WAGES FOR GARBAGE!

JUSTICE DELAYED: A three-year fight for better wages resulted in a state government notification in 2016. But, the struggle for implementation still continues, a struggle for basics like wages, toilets, drinking water, changing rooms and gloves

By Ila Ananya

IF you stage a protest against the government or the BBMP, I will not stand it,” Padmavati G, Bruhat Bengaluru Mahanagara Palike (BBMP) mayor said angrily on March 3.

She was addressing thousands of students at Town Hall in Bengaluru, protesting with women who work as pourakarmikas – those who sweep roads, and collect and segregate garbage. The women were rallying for their rights, demanding salaries they have not been given, along with basic equipment like gloves, carts, and brooms to work with — the same things they have been demanding for many years and have never received.

Completely ignoring Padmavati’s words, thousands of pourakarmikas went on a massive strike on March 8, International Women’s Day – the day that was once about a huge show of women worker’s solidarity, until it morphed into a ‘pinkified’ token day that we are all cynical about. But when Deepamma, who works as a pourakarmika in Indiranagar, an affluent Bengaluru neighbourhood, said she was protesting at the BBMP Town Hall, the sense of how important Women’s Day used to once be, comes back.

Working Conditions

DEEPAMMA hasn’t been given her salary for the last month. She heard about the protest from two of her co-workers, who she says were given `5,000 as salary for the last two months. While Deepamma has a broom (she bought it on her own many months ago because the BBMP didn’t provide her with it), her co-workers, she says, don’t even have gloves.

So they pick up the garbage and human waste with their hands. The protest – even though Deepamma didn’t know it was Women’s Day – is about making their voices heard. “You’ll see how dirty the streets are,” she says.

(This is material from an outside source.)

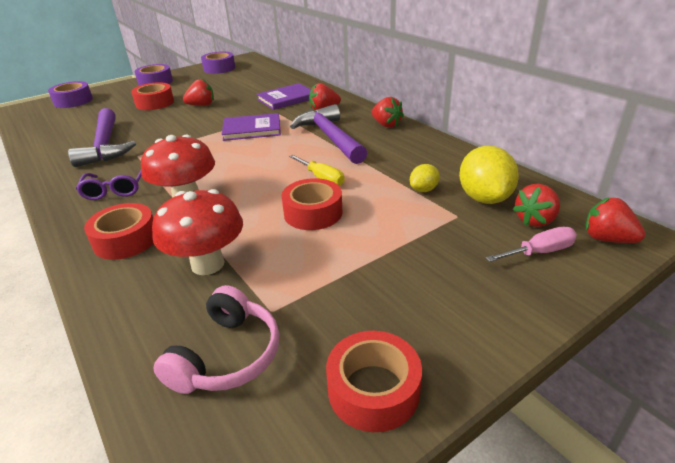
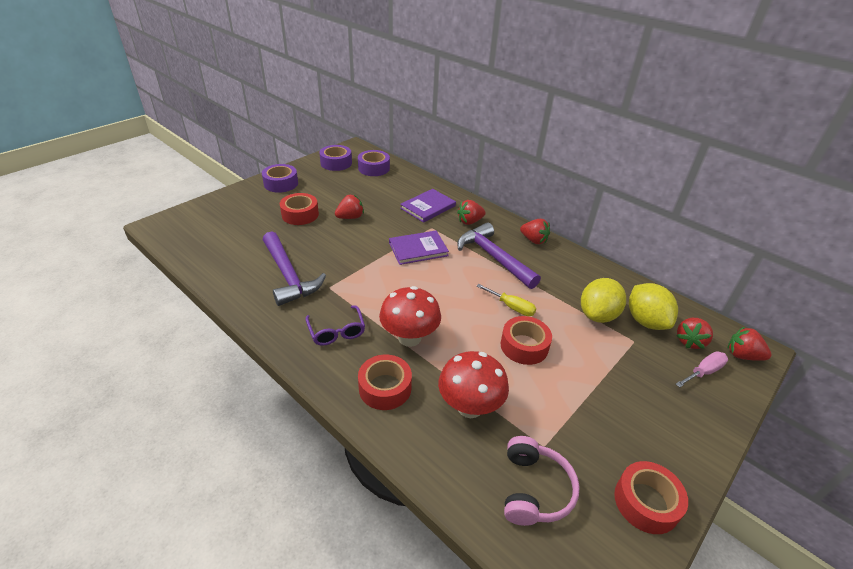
camera: 15 degrees left, 5 degrees up
purple tape [48,81,93,108] -> purple tape moved to [358,150,390,176]
yellow lemon [410,164,440,192] -> yellow lemon [581,278,626,323], size x1.90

Last year, on International Women’s Day, I was hounded with a number of pink advertisements for shoes and spas. This year, I’ve prepared myself for some more rubbish messages on WhatsApp that “celebrate” women because we are wonderful daughters, mothers, and sisters, and for also beautifully ridiculous #NotAllMen messages, because men are even more important on Women’s Day.

But while this is just one side of what Women’s Day has become, this year, in Bengaluru, it is also the day when large groups of women – imagine hundreds and thousands of women fighting side by side – struggle to make an impact and be heard.

In the run-up to Women’s Day, women who work in garment factories in Bengaluru marched in silence in Peenya on March 6. They wore black, and protested the many violations of their rights as workers – they are sexually abused by male superiors, made to work overtime without pay, have no toilet facilities in their factories, and are given extremely low salaries.

Peenya is also one of the areas where over 1.2 lakh garment workers, overwhelmingly women, had protested spontaneously and without any leaders in April last year, when the government introduced a change in Provident Fund rules. Every worker in India owed these protesting women a massive debt, because a few days after the protest, the government rolled back their ridiculous new PF rules.

“It is a good idea to raise our voices on Women’s Day. I know there’s a high possibility that our protest will go unheard in all the Women’s Day noise, but why shouldn’t we be protesting on this day when everyone makes such a big deal of it?” asks Saroja, who is a part of the Garment Labour Union in Karnataka.

Rangamma, who approached the Pourakarmika Sangha when she was removed from her job because she asked for her salary (which she hadn’t been given), says that the protest is an important part of women worker’s solidarity.

Are these protests also a chance for women across classes to understand and join the many struggles women go through?

Turning A Nelson’s Eye

TWO weeks ago, for instance, I attended a consultation on the implementation of the Sexual Harassment of Women at the Workplace Act in garment factories in Bengaluru. I was furious when I left, because towards the end of the three-and-a-half hours that it had lasted, two official representatives from different factories stood up and announced dismissively that they had a zero-tolerance policy towards sexual harassment and that it didn’t happen in their factories.

That was all they had to say, even though we had just heard a garment factory worker talk about how she and her co-workers had been repeatedly sexually harassed by their male superiors.

While some of us bristled quietly at the official’s blatant refusal to accept these stories, the woman worker simply smiled. It was as though she hadn’t expected anything else, and that the consultation, which didn’t come up with any kind of solution, was the beginning.

This is the story that I’m reminded of when Deepamma says that while it was encouraging to hear about students who came out in support on March 3, and other residents walking through Indiranagar talking about the rights of pourakarmikas on Monday, she isn’t sure about what to expect yet – “As long as our stories aren’t taken over, perhaps this is a good thing,” she says.

Each of these protests by women are for real problems, and they are problems that have been ignored. Each of these protests, with thousands of women coming together in a massive show of solidarity, is also a chance for women across class to begin to understand and join these struggles.

But as Deepamma says, “Even if others join the protests, this needs to translate into respect [for us] when we work for them.”